Dataset excerpt Block Start
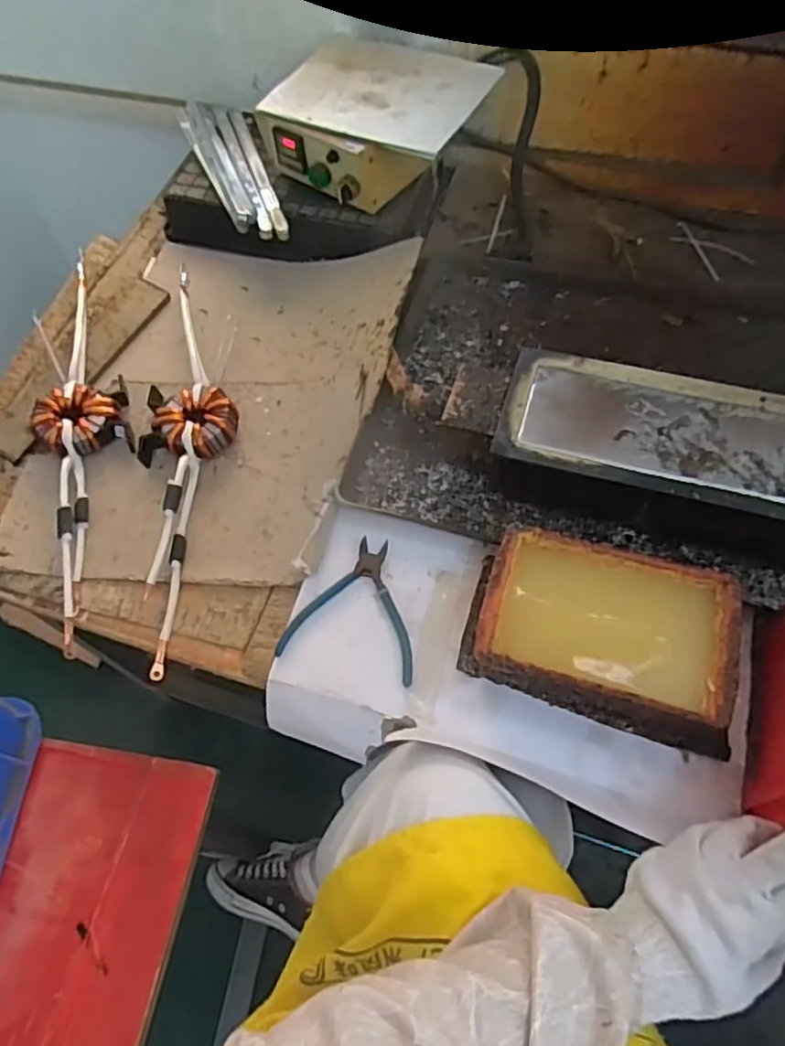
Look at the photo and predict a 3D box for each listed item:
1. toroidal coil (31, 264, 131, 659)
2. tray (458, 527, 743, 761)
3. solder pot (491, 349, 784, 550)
Dataset excerpt Block End
Would you restate the listing word for word without its pictures?

_Reply to the exercise_
Look at the photo and predict a 3D box for each listed item:
1. toroidal coil (31, 264, 131, 659)
2. tray (458, 527, 743, 761)
3. solder pot (491, 349, 784, 550)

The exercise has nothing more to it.